Dwayne D. Gremler and Kevin P. Gwinner


The publication of a book on relationship marketing attests to the immense interest, among academics and practitioners alike, in various facets of the relationships between commercial exchange partners. Our particular interest in this topic stems from our research into the benefits that accrue to customers when they engage in long-term relationships with companies. These customer relational benefits (RBs), in our research, consist of “those benefits customers receive from long-term relationships above and beyond the core service performance” (Gwinner et al. 1998: 102). For example, in an overnight delivery context, the on-time delivery of a package by a package delivery service represents the core service provision. Repeated usage of the firm that has resulted in many successful, on-time deliveries should lead a customer to feel confidence and reduced anxiety about the next package arriving on time; confidence and reduced anxiety represent the RB. Building on our interest in RBs, we pursue two primary goals in this chapter.
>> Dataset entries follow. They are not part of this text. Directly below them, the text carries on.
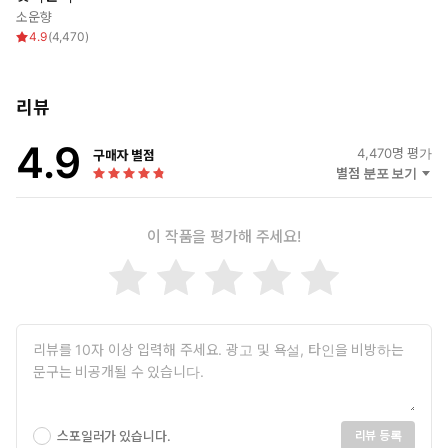
그는 매일 밤마다 프시케에게 접근해보지만
소운향
낮에도 프시케 주변을 맴도는 한 남자가 나타나는데...
4.9
(
4,470
)
리뷰
4.9
4,470
명 평가
구매자 별점
별점 분포 보기
이 작품을 평가해 주세요!
스포일러가 있습니다.
리뷰 등록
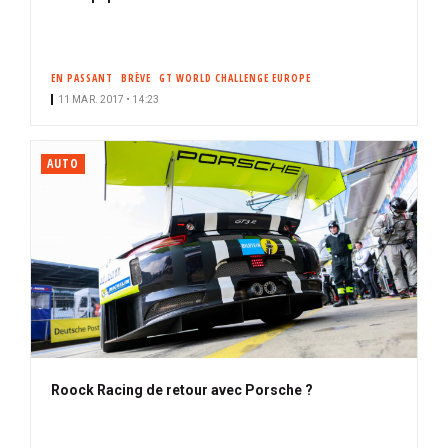
EN PASSANT
BRÈVE
GT WORLD CHALLENGE EUROPE
11 MAR. 2017 • 14:23
AUTO
Roock Racing de retour avec Porsche ?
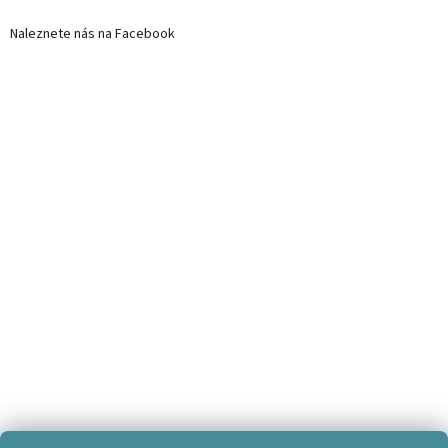
Naleznete nás na Facebook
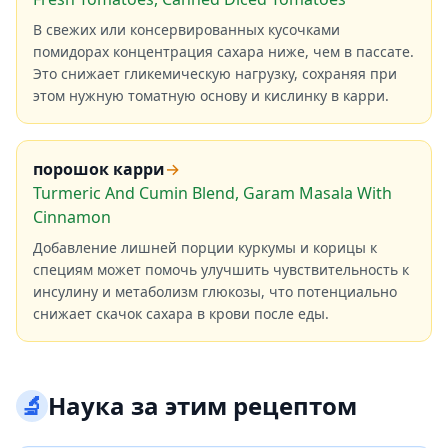
В свежих или консервированных кусочками
помидорах концентрация сахара ниже, чем в пассате.
Это снижает гликемическую нагрузку, сохраняя при
этом нужную томатную основу и кислинку в карри.
порошок карри
→
Turmeric And Cumin Blend, Garam Masala With
Cinnamon
Добавление лишней порции куркумы и корицы к
специям может помочь улучшить чувствительность к
инсулину и метаболизм глюкозы, что потенциально
снижает скачок сахара в крови после еды.
🔬
Наука за этим рецептом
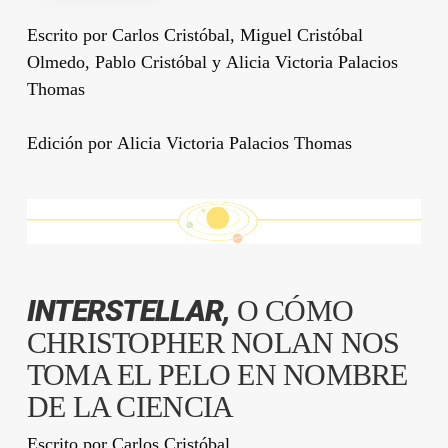
Escrito por
Carlos Cristóbal
,
Miguel Cristóbal
Olmedo
,
Pablo Cristóbal
y
Alicia Victoria Palacios
Thomas
Edición por
Alicia Victoria Palacios Thomas
INTERSTELLAR,
O CÓMO
CHRISTOPHER NOLAN NOS
TOMA EL PELO EN NOMBRE
DE LA CIENCIA
Escrito por
Carlos Cristóbal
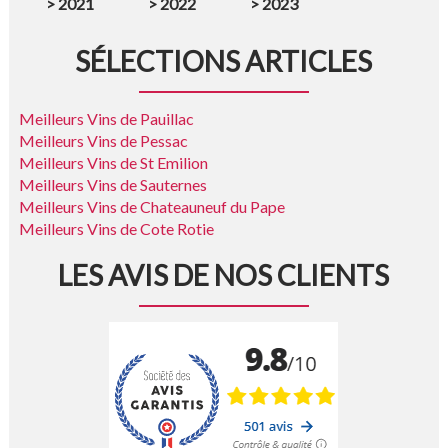
>
2021
>
2022
>
2023
SÉLECTIONS ARTICLES
Meilleurs Vins de Pauillac
Meilleurs Vins de Pessac
Meilleurs Vins de St Emilion
Meilleurs Vins de Sauternes
Meilleurs Vins de Chateauneuf du Pape
Meilleurs Vins de Cote Rotie
LES AVIS DE NOS CLIENTS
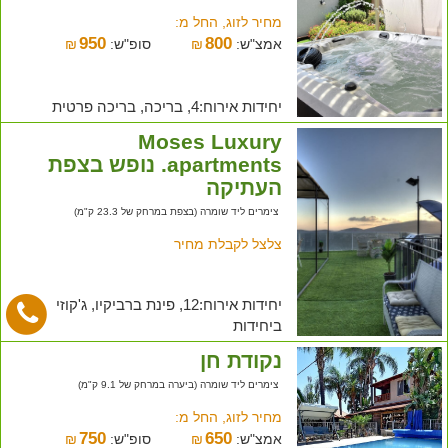
מחיר לזוג, החל מ:
950
800
אמצ"ש:
₪
סופ"ש:
₪
יחידות אירוח:4, בריכה, בריכה פרטית
Moses Luxury
apartments. נופש בצפת
העתיקה
צימרים ליד שומרה (בצפת במרחק של 23.3 ק"מ)
צלצל לקבלת מחיר
יחידות אירוח:12, פינת ברביקיו, ג'קוזי
ביחידות
נקודת חן
צימרים ליד שומרה (ביערה במרחק של 9.1 ק"מ)
מחיר לזוג, החל מ:
750
650
אמצ"ש:
₪
סופ"ש:
₪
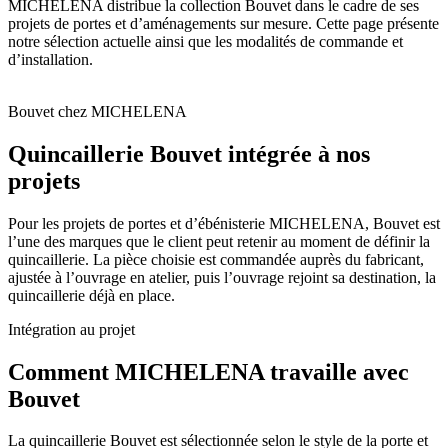
MICHELENA distribue la collection Bouvet dans le cadre de ses
projets de portes et d’aménagements sur mesure. Cette page présente
notre sélection actuelle ainsi que les modalités de commande et
d’installation.
Bouvet chez MICHELENA
Quincaillerie Bouvet intégrée à nos
projets
Pour les projets de portes et d’ébénisterie MICHELENA, Bouvet est
l’une des marques que le client peut retenir au moment de définir la
quincaillerie. La pièce choisie est commandée auprès du fabricant,
ajustée à l’ouvrage en atelier, puis l’ouvrage rejoint sa destination, la
quincaillerie déjà en place.
Intégration au projet
Comment MICHELENA travaille avec
Bouvet
La quincaillerie Bouvet est sélectionnée selon le style de la porte et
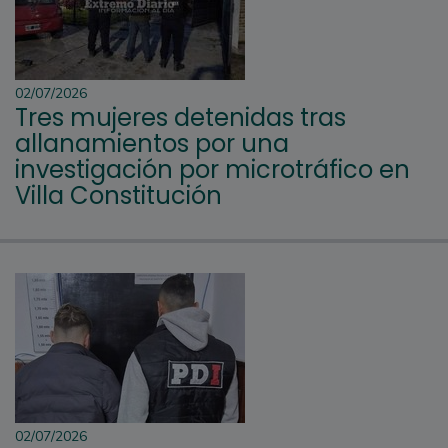
02/07/2026
Tres mujeres detenidas tras
allanamientos por una
investigación por microtráfico en
Villa Constitución
02/07/2026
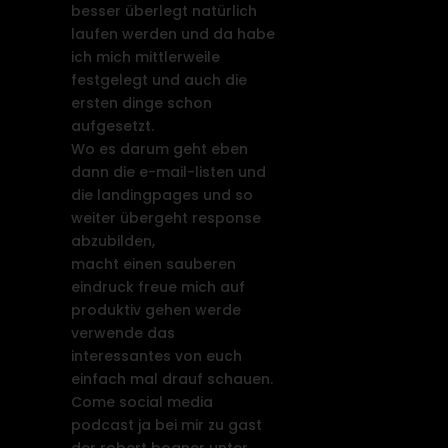
besser überlegt natürlich
laufen werden und da habe
ich mich mittlerweile
festgelegt und auch die
ersten dinge schon
aufgesetzt.
Wo es darum geht eben
dann die e-mail-listen und
die landingpages und so
weiter übergeht response
abzubilden,
macht einen sauberen
eindruck freue mich auf
produktiv gehen werde
verwende das
interessantes von euch
einfach mal drauf schauen.
Come social media
podcast ja bei mir zu gast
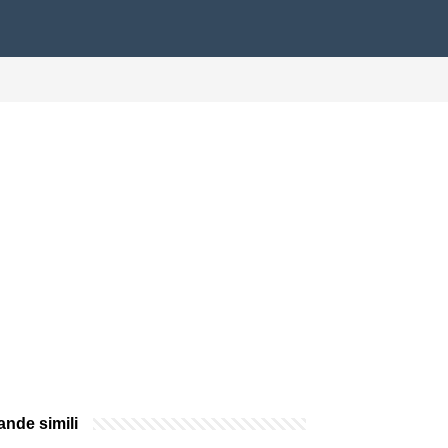
nde simili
First, we seek to review and categorize extant literature that explores RBs from the customer’s perspective. We also compare and contrast RBs with switching costs in the course of making the observation that these two constructs actually may describe the same phenomena. Second, on the basis of our review and observations, we offer a variety of suggestions for further academic inquiry within the RB domain. In suggesting a research agenda, we hope to spark additional exploration into this research topic that is both managerially relevant and theoretically grounded.